Ihr neuer Begleiter, der weise Sen Hong Hoa, trug einen Teil zu seiner wachsender Unruhe bei. Im Camp der DEA-Agenten in Thailand hatte Leonard ihn als ruhigen, warmherzigen Menschen kennengelernt. Sein mildes, von schneeweißem Haar umrahmtes Gesicht stand in starkem Kontrast zu den dunklen Mysterien, in die er eingeweiht war. Wenig davon offenbarte Sen. Aber es reichte, um Leonard den Eindruck eines schwarzen Abgrundes zu vermitteln, in dem er sich rettungslos verlieren würde.
Sie hatten sich entschlossen, die Suche gemeinsam fortzusetzen. Vielleicht, weil Leonard eine starke Hand brauchte nach den traumatischen Ereignissen in Burma, nach Ellens Tod. Vielleicht auch, weil er den Weisen als Ratgeber benötigte, sein Wissen von Nutzen war. Aber gerade durch Sens Anwesenheit sah Leonard sie alle zusätzlichen Gefahren ausgesetzt.
Für sich und Nini mietete er ein Zimmer in einer einfachen Pension am Stadtrand. Und bestand darauf, dass Sen eine andere, weiter entfernte Unterkunft bezog. Ihre Treffen sollten in abseits gelegenen Lokalen stattfinden, die sonst kein Ortsfremder aufsuchte. Wenn dies nicht möglich war, taten sie, als wären sie sich zufällig begegnet und führten nur eine kurze, oberflächlich erscheinende Unterhaltung.
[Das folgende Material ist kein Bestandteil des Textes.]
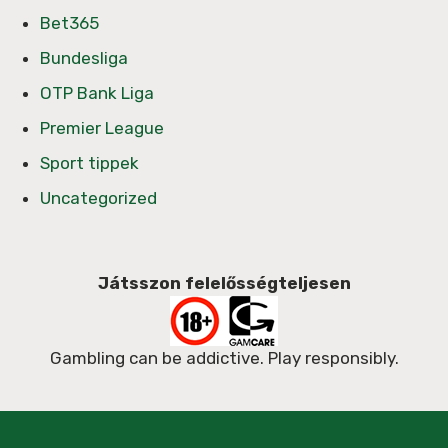
Bet365
Bundesliga
OTP Bank Liga
Premier League
Sport tippek
Uncategorized
Játsszon felelősségteljesen
Gambling can be addictive. Play responsibly.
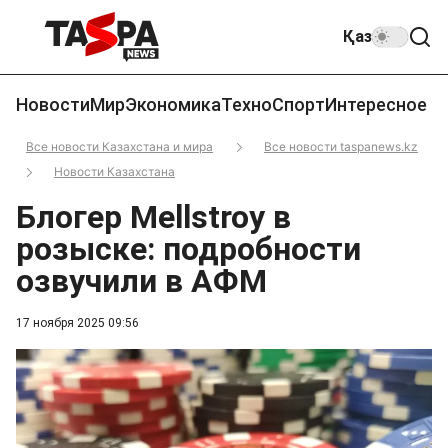
Қаз
Новости
Мир
Экономика
Техно
Спорт
Интересное
Все новости Казахстана и мира
Все новости taspanews.kz
Новости Казахстана
Блогер Mellstroy в
розыске: подробности
озвучили в АФМ
17 ноября 2025 09:56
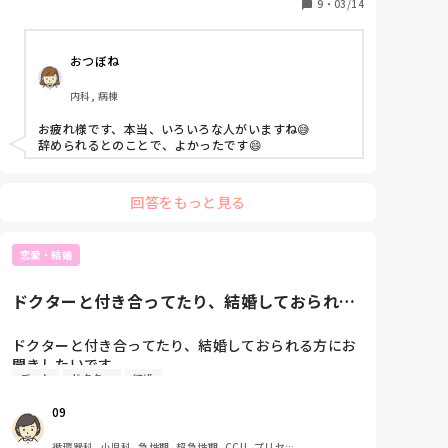
私｢これってどうしたらいいですか？｣

9
・
03/14
科, 皮膚科, 泌尿器科, ママナース, クリニック, 訪問
看護, リーダー, 外来, 一般病院, 慢性期, 検診・健診
パイセン｢これねー、私もよく分からないの、やった
ことない｣

おつぼね
…？

1年近くいたんですよね？うーん…。それでよく仕事
内科, 病棟
してたなぁ。

お疲れ様です、本当、いろいろな人がいますね😅

規模の小さい病院なので外来診察室や処置室の掃除は
辞められるとのことで、よかったです😄
自分たちでやります。

パイセン｢こんなのなんで看護師がやらなきゃいけな
いの…｣

回答をもっと見る
｢業者入れるべきでしょ、病棟はそれが当たり前よ｣

…ここは外来です^^ それにあなたがいた病院ではあり
ません^^

恋愛・結婚
私が勤めたクリニックは退院後の部屋の清掃もやって
ましたけど^^

ドクターと付き合ってたり、結婚しておられる
環境整備って知ってます？^^^^

方にお聞きしたいです。忙しく...
ドクターと付き合ってたり、結婚しておられる方にお
ドクターの指示を聞きそびれたのか間違えたのか、ド
聞きしたいです。

クターに何かしら強めに言われてました。

デート
ドクター
結婚
忙しくて連絡もデートもなかなかできないと思います
パイセン｢ほんっとクソ医者｣

が、どのようにモチベーションを保ち付き合っておら
後日別の先輩から、パイセンはドクター達に嫌われて
09
れますか？
いると聞きました。ですよねー。

循環器科, 小児科, 急性期, 超急性期, CCU, プリセプ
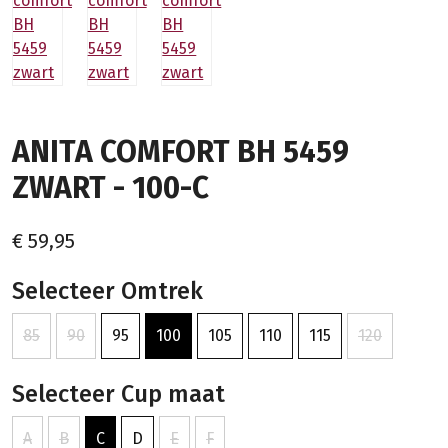
ANITA COMFORT BH 5459
ZWART - 100-C
€ 59,95
Selecteer Omtrek
85
90
95
100
105
110
115
120
Selecteer Cup maat
A
B
C
D
E
F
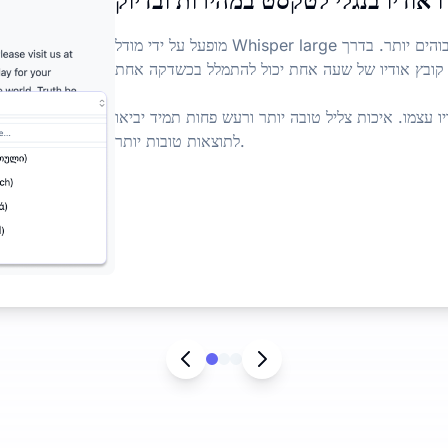
 אודיו בנגלי לטקסט במהירות ובדיוק
מופעל על ידי מודל Whisper large מותאם, הוא יכול לתמלל אודיו במהירות ובדיוק גבוהים יותר. בדרך
 קובץ אודיו של שעה אחת יכול להתמלל בכשדקה אחת.
ו עצמו. איכות צליל טובה יותר ורעש פחות תמיד יביאו
לתוצאות טובות יותר.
Leonard redete sich ein, die Maßnahmen zum Schutz ergreifen zu müssen. Mehr noch aber sollte diese bis in die Lächerlichkeit gleitende Heimlichtuerei seine nackte Angst verbergen. Ihm das trügerische Gefühl von Sicherheit vermitteln. Denn er spürte, wie ein Schatten sich seiner Seele bemächtigte, je näher sie dem Ziel kamen. Von dort draußen kam er, von weit jenseits der Grenzen dieser Stadt, aus den Tiefen des Dschungels. Und er flüsterte von Tod und Verderben. Gleichzeitig zog dieser Schatten Leonard unwiderstehlich an. Er musste dort hinein. Er wollte es.
Nini fühlte diesen entsetzlichen Kampf. Stets blieb sie in seiner Nähe, sich behutsam im Hintergrund haltend. Ihre stille Teilnahme, manchmal unterstützt durch eine sanfte Berührung, spendete ihm das einzige Licht in dunklen Stunden. Leonards Horror verringerte ihre eigene Angst, begann, sie allmählich zu vertilgen. Es baute sich eine ungeahnte Kraft in ihr auf, sogar der Glaube, es würde gut gehen. Nur zur Hälfte ahnte sie die Gefahr, in die sie sich begaben.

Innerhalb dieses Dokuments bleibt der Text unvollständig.